**TASK DETAILS:** Rewrite the lines in the records below as a numbered list, leaving out the pictures and any blank lines.
□ □ □ □
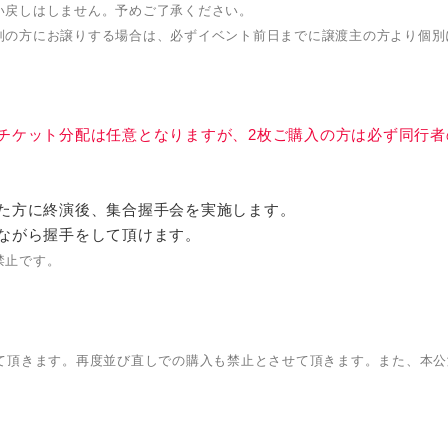
い戻しはしません。予めご了承ください。
別の方にお譲りする場合は、必ずイベント前日までに譲渡主の方より個別
チケット分配は任意となりますが、2枚ご購入の方は必ず同行者
た方に終演後、集合握手会を実施します。
ながら握手をして頂けます。
禁止です。
せて頂きます。再度並び直しでの購入も禁止とさせて頂きます。また、本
□ □ □ □
**SOLUTION TO THIS PROBLEM:**
1. い戻しはしません。予めご了承ください。
2. 別の方にお譲りする場合は、必ずイベント前日までに譲渡主の方より個別
3. チケット分配は任意となりますが、2枚ご購入の方は必ず同行者
4. た方に終演後、集合握手会を実施します。
5. ながら握手をして頂けます。
6. 禁止です。
7. せて頂きます。再度並び直しでの購入も禁止とさせて頂きます。また、本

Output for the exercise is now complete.